Caltech: New Insights into the Neuroscience Behind Conscious Awareness of Choice
Now, a new study from the laboratory of Richard Andersen, James G. Boswell Professor of Neuroscience, and Leadership Chair and Director of the T&C Chen Brain–Machine Interface Center, gives new insights into how the brain encodes for our choices about movement. The research indicates that brain activity of abstract high-level choices (such as the desire to consume more coffee) connects to the actual actions (such as reaching out a hand) even before the awareness of such choices to move.
“The implementation of current brain-machine interfaces that read out the intent of patients assume that they are simultaneously consciously aware of the intent that is being decoded from their brains,” says Andersen. “Taking into account this early subconscious activity is critical when designing algorithms for brain-computer interfaces that could one day enable people with spinal or brain damage to regain function.”
The research is described in a paper appearing in the journal Current Biology on April 6. The study’s lead author is Tyson Aflalo, Scientific Director of the T&C BMI Center.
“When you reach out and grab a cup of coffee, there are all of these computations in your brain that are programming the exact spatiotemporal profile of muscle activations that allow you to guide your hand over, but usually you’re not aware of that at all,” says Aflalo. “That’s all happening under the hood. What we’re looking at here are the subconscious neural behaviors that connect our high-level goals—like, ‘I want to drink coffee’—with the motions and actions that pull it off. We’re studying the ‘automatic’ mechanisms that connect our decisions of what we want to do to the actual execution of it.”
For decades, the Andersen lab has studied how the brain encodes for various functions, such as movement and speech, with the ultimate goal of building so-called brain–machine interfaces (BMIs) that can decode a person’s brain activity to control machinery such as prosthetic limbs and computers.
In 2015, Aflalo and his team were working with a study participant, Nancy Smith. Prior to the accident that led to her tetraplegia, Smith played piano. The team built a BMI that connected part of her brain to a virtual piano interface, so that she could play the piano by thinking, thus enabling the team to study how the brain encodes intended individual finger movements. The interface worked and allowed Smith to control the keyboard, but one day she remarked to the researchers that sometimes it felt like the piano was automatically playing itself before she was even conscious of intending to press a key.
“Several studies have shown that brain activity indicates what a person will choose, before they are consciously aware of the choice,” says Aflalo. “It’s a provocative finding because it has implications for how we think about ‘free will.’ If your brain activity precedes your awareness of a choice that has already been made, then do you have free will?”
To examine this phenomenon of such subconscious choice, the team worked with Smith to measure her brain activity as she made decisions about movement. They focused on recording activity in a brain region called the posterior parietal cortex (PPC), which has been shown to encode for a person’s intentions—such as the intention to reach out and grasp a cup of coffee.
For the experiment, Smith was instructed to think about moving particular body parts in specified ways; she might be asked to shrug her shoulders, for example, or to attempt to squeeze her hand. Before a trial was given, Smith would choose whether or not she would participate without telling the researchers her decision.

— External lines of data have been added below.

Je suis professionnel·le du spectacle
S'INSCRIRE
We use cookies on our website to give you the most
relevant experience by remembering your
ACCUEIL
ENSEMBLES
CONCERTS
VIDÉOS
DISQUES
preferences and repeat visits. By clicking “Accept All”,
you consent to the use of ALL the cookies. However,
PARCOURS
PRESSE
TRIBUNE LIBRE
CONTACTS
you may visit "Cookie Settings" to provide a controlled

If she decided to participate in a given task, she would then spontaneously execute a movement when she felt the urge while watching a clock to mark the time that she was aware of the choice to actually move.

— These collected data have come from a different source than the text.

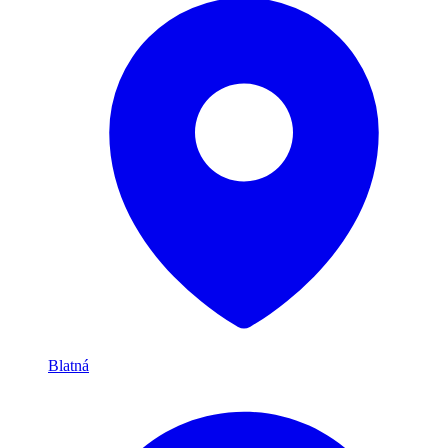
Blatná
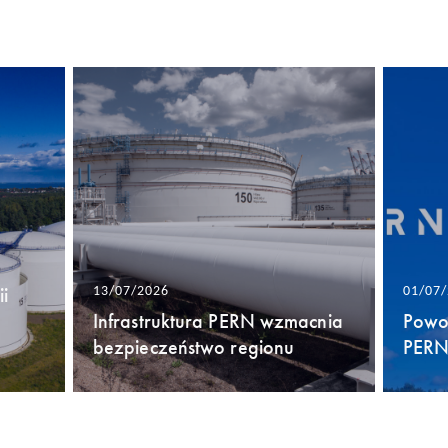
i
13/07/2026
01/07
Infrastruktura PERN wzmacnia
Powo
bezpieczeństwo regionu
PERN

The team measured Smith’s brain activity in the PPC region before and during individual trials and found that PPC activity better tracked the timing of her initial choice to participate than the timing of her awareness of her conscious choice to move. The PPC activity only became active during the trials she chose to participate in prior to the task beginning. In other words, when Smith determined that she was going to ultimately make a movement in the future, her brain would begin a kind of preparation before she consciously chose to move. However, if she chose to not participate in the task, her brain activity was quiet throughout the task.
“We found that planning signals at the implant site were not directly tied to her conscious perception of her intended movements,” explains Aflalo. “Nonetheless, the planning signals only came online when she explicitly chose to perform a given trial. What this told us was that these signals were not making the choice for Nancy, but instead, they were part of the mechanism that helped ensure Nancy’s choice would be carried out. From a brain-computer interface perspective, it’s interesting to think about how these different types of signals can be used. We were able to design decoding algorithms that ensured decoded movements aligned with Nancy’s awareness of her choice to act. Moving forward, it would be interesting to see whether decoding subconscious signals might benefits users, for example, by lowering cognitive load.”
Finally, the team aimed to determine what part of the brain accounts for the awareness of the movement choices being processed in the PPC. While recording from a subdivision of the PPC called the superior parietal lobule, the team electrically stimulated the other subdivision in the PPC, the inferior parietal lobule, which produces the “urge” to move.
Andersen says, “In recent BMI studies in the supramarginal gyrus of the inferior parietal lobule, we have decoded even more cognitive functions such as speech. It may be the inferior lobule of the PPC that watches the intended movement activity in the superior lobule, and then it generates the conscious awareness of the movement intent.”